> **STUDY TEXT**
=== Begin Enclosure ===
High School Physics
 

The driver of a car going 88.0 km/h suddenly sees the lights of a barrier 38.0 m ahead. It takes the driver 0.75 s to apply the brakes, and the average acceleration during braking is -10.0 m/s2.

He will hit the wall.

What is the maximum speed at which the car could be moving and not hit the barrier 38.0 m ahead? Assume that the acceleration doesn't change.

threve

...what?

57.

No...

Yes

The website rejected the answer. So, I guess not.

I hate WebAssign :(

wait does he hit the brakes with 38.0m to go or is 38.0m then he hits the brakes?

When he sees the barrier he is 38m away, then .75 seconds later he actually applies the brakes.

- Justin

Ok try 58.

ok thought soo

Not that either... :(

59?

...are you just guessing?

idk tsar...I came up with 59.4km/h

Well the answers are being beamed down to me from the Space Station via the satellite, so the numbers come in a little bit distorted.

Just trying to help.

w00t

at least it didn't come in as 75 :lol:

No its okay, its just that I have a limited number of tries...
=== End Enclosure ===
> **RECORDS SHOWN**
=== Begin Enclosure ===
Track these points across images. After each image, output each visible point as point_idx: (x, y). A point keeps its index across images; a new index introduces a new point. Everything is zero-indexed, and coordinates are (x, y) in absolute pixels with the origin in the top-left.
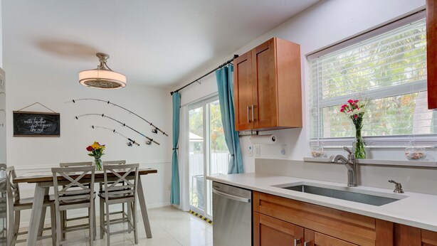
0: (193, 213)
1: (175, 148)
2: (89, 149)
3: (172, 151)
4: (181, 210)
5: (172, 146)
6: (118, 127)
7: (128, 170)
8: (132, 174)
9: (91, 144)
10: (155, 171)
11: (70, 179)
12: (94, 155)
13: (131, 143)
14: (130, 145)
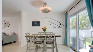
0: (71, 48)
1: (66, 29)
2: (43, 29)
3: (65, 30)
4: (68, 46)
5: (65, 28)
6: (52, 24)
7: (52, 36)
8: (53, 36)
9: (43, 28)
10: (60, 36)
11: (36, 37)
12: (44, 30)
13: (54, 27)
14: (54, 28)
=== End Enclosure ===
> **WORK TASK A**
Answer these questions about the braking-car thread:
(i) What is the average acceleration during braking?
(ii) What speed did one poster come up with?
(iii) According to the last message, what is limited?
> **WORK TASK B**
Write the next few posts of the braking-car thread.
You won't need the entries.

> **RESPONSE A**
(i) -10.0 m/s2
(ii) 59.4 km/h
(iii) The number of tries

> **RESPONSE B**
How many more do you have left?

59...

No, you lie.

wait i think i got it... the maximum speed he can be going and stop in time is 19.84 m/s or 71.4 km/h

try that i misunderstood the first time lol

using

d = (v)(t) + (1/2)(a)(t)^2


thats how i came up with my number . . .

v = 88 km/h = 24.4 m/s reaction = 0.75s distance before brakes = d = (24.4 m/s)(0.75)s d = 18.3m to hit brakes total 38.0m - 18.3m leaves 19.7m to stop

t = sqrt (d)(2)/(a) t = sqrt (19.7)(2)/(10) t = 1.98s to stop in time

maximum Velocity he can go using d = (v)(t) + (1/2)(a)(t)^2

19.7 = (v)(1.98s)+(0.5)(-10m/s^2)(1.98s)^2
19.7 = 1.98v - 19.602 39.302 = 1.98v v = 19.84 m/s

That's not correct.

how so?